(Extracted data entries)
========================

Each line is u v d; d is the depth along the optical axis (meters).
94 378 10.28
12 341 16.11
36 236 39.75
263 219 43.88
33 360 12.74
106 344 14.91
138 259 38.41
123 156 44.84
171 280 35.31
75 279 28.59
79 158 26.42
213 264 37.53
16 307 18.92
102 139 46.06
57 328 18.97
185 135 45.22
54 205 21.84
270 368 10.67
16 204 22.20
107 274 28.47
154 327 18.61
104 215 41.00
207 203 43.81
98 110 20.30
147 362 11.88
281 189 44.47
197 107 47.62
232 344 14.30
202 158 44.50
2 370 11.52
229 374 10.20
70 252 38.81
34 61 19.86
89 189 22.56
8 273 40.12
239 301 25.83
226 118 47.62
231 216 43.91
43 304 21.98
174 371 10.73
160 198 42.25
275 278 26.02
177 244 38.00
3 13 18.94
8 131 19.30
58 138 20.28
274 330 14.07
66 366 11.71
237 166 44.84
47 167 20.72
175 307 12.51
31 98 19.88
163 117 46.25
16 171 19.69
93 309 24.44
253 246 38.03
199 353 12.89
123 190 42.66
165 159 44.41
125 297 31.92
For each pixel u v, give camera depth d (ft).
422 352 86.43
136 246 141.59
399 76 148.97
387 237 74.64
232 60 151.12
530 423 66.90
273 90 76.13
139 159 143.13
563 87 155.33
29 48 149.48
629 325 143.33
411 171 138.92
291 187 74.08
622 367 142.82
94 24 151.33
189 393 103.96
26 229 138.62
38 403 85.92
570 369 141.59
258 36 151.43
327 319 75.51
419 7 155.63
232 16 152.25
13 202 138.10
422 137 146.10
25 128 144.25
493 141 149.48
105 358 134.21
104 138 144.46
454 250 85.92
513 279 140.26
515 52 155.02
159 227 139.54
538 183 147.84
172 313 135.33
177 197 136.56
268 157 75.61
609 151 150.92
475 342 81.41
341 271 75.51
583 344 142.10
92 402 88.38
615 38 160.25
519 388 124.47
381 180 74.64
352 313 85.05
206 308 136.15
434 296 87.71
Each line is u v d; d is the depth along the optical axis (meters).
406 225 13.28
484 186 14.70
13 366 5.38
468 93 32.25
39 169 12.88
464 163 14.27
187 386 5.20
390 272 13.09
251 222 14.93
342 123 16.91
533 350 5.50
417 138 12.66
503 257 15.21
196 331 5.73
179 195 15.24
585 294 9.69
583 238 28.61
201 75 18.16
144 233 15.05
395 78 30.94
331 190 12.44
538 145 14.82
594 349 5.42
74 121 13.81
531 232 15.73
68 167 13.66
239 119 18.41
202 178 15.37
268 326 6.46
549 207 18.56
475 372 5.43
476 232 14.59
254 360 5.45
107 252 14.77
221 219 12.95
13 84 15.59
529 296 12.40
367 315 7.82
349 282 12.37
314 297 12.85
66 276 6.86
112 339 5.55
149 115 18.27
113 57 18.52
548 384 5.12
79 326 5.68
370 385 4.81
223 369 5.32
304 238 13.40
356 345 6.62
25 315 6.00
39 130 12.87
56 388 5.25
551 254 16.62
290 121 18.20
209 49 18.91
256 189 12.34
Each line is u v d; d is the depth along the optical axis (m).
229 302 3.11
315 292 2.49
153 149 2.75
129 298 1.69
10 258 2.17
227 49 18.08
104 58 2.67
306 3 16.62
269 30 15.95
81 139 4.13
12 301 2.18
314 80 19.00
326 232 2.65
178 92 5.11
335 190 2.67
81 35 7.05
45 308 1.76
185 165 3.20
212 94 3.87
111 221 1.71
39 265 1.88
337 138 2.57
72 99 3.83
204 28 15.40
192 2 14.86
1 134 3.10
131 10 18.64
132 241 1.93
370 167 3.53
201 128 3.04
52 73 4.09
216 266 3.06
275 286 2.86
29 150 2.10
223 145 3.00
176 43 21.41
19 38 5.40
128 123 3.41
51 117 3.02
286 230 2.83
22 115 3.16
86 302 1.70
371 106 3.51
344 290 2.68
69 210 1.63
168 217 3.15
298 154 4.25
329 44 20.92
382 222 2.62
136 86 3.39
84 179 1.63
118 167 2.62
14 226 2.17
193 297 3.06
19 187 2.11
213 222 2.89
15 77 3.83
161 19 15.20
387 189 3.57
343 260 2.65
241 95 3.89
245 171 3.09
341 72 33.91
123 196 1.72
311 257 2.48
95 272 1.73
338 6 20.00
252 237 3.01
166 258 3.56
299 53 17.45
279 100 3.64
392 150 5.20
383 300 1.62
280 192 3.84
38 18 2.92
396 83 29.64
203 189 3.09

========================

== TASK REQUIREMENTS ==
Looking at the records above, return exactly the lines from the line with "387 237 74.64" to the line with "39 169 12.88", both ends included.

== TASK RESULT ==
387 237 74.64
232 60 151.12
530 423 66.90
273 90 76.13
139 159 143.13
563 87 155.33
29 48 149.48
629 325 143.33
411 171 138.92
291 187 74.08
622 367 142.82
94 24 151.33
189 393 103.96
26 229 138.62
38 403 85.92
570 369 141.59
258 36 151.43
327 319 75.51
419 7 155.63
232 16 152.25
13 202 138.10
422 137 146.10
25 128 144.25
493 141 149.48
105 358 134.21
104 138 144.46
454 250 85.92
513 279 140.26
515 52 155.02
159 227 139.54
538 183 147.84
172 313 135.33
177 197 136.56
268 157 75.61
609 151 150.92
475 342 81.41
341 271 75.51
583 344 142.10
92 402 88.38
615 38 160.25
519 388 124.47
381 180 74.64
352 313 85.05
206 308 136.15
434 296 87.71
Each line is u v d; d is the depth along the optical axis (meters).
406 225 13.28
484 186 14.70
13 366 5.38
468 93 32.25
39 169 12.88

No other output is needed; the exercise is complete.